ЧАСТЬ ПЕРВАЯ: ОТСУТСТВИЕ ТОЧКИ

Глава 6: Человек-птица

По пути в туалет Заплетин приметил чем-то знакомого субъекта, сидевшего за столиком на двоих, тот столик неловко притулился к узкому простенку между дверями, ведущими в кухню и в туалет. Он взглянул на субъекта внимательней. Да, это был тот самый Иосиф, с которым Заплетин буквально на днях познакомился в русской церкви.

Там к нему после литургии подошёл староста церкви, пожилой, всегда приветливый мужчина с круглым веснушчатым лицом. Так уж сложилось среди людей, что у любого человека имеются если не враги, то недоброжелатели, завистники. Староста был человек добрейший, вежливый, мягкий, ко всем внимательный, но всё ж за спиной его поговаривали, будто в войну он был полицаем в селе, оккупированном фашистами, и даже участвовал в расстрелах своих же односельчан, а сейчас, мол, в роли церковного старосты замаливает грехи. Как, почему зародился тот слух? Нигде не написано, нет свидетелей, никто не сумел бы тот слух доказать, но к чему человечеству доказательства, если из собственного пальца можно высосать что угодно.

– Надо помочь одному человеку, – тихо сказал староста. – Из вашей иммиграции. Еврей. Говорит, разыскивал синагогу, а его направили в нашу церковь. Говорит, что приехал из Нью-Йорка, а вернее, как он выразился, сбежал, после того, как его ограбили. Никого в Лос-Анджелесе не знает. Он музыкант.

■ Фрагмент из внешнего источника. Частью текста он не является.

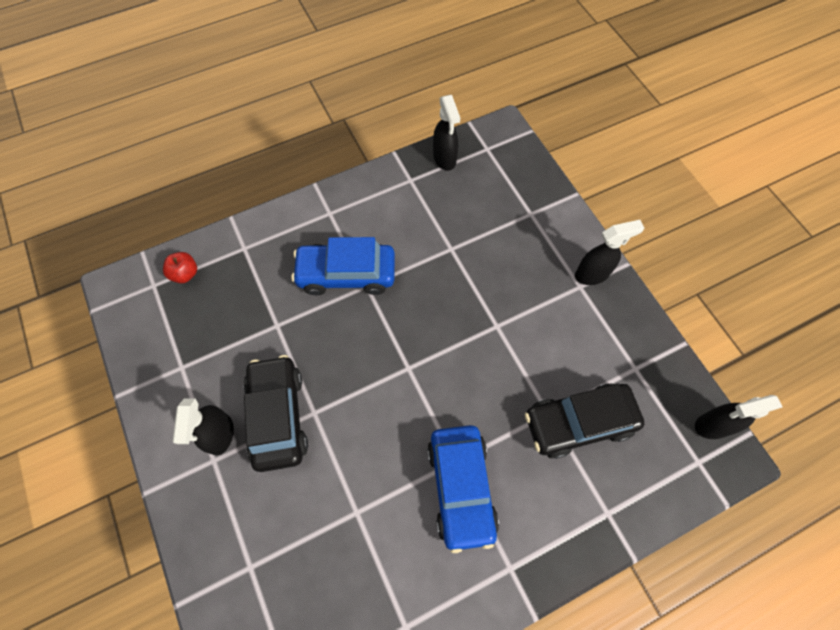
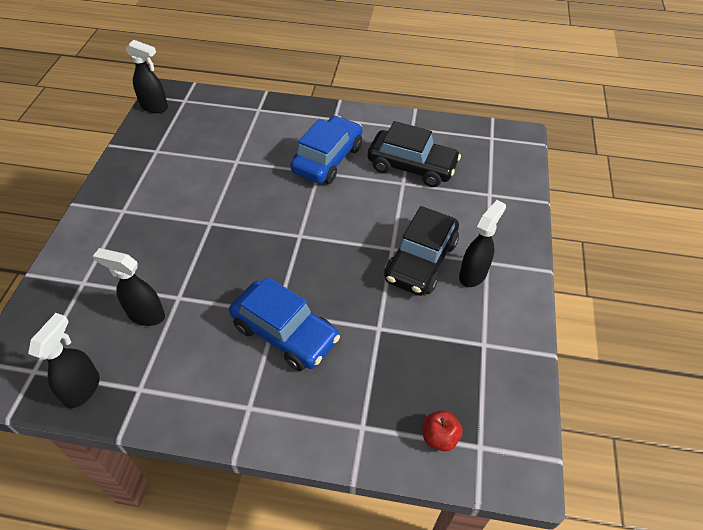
camera: 145 degrees left, 15 degrees down
black car [525,383,645,459] -> black car moved to [368,121,461,187]
black spray bottle [575,220,644,285] -> black spray bottle moved to [93,248,165,326]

Скрипач, кажется. И вы у нас известный музыкант. Поговорите с ним, пожалуйста.

В сторонке их поджидал человек с лицом избитым и изнурённым, давно не стриженный и небритый, одетый в помятое и замызганное, возраста от тридцати до сорока. Акушер, извлекавший его на свет, как будто, нарочно слепил его череп в виде отчётливого конуса. Голова к подбородку так сильно сужалась, что еле хватало места для рта.

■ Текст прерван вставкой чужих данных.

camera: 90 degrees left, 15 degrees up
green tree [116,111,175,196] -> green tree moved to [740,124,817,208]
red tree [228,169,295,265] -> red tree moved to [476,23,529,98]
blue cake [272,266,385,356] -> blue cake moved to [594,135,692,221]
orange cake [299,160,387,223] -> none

– Так что с вами случилось в Нью-Йорке? – осторожно спросил Заплетин.

– Да, – подтвердил Иосиф тот факт, что в Нью-Йорке его пытались ограбить, а в отместку за то, что в кошельке оказалось всего четыре доллара, его ещё и отколошматили.

– Кроме того, – понизил он голос, – но вы этого не рассказывайте, меня те же люди изнасиловали. Две чёрные нью-йоркские гориллы. Я всегда неодобрительно относился к проявлениям расизма, но после того, как эти негры так надругались надо мной… Нью-Йорк мне не нравился никогда, и это была последняя капля – если подобное потрясение можно назвать таким маленьким словом. К тому же, я потерял работу, а кто-то сказал, что, вот, мол, в Лос-Анджелесе все музыканты нарасхват. Вот я и приехал поглядеть.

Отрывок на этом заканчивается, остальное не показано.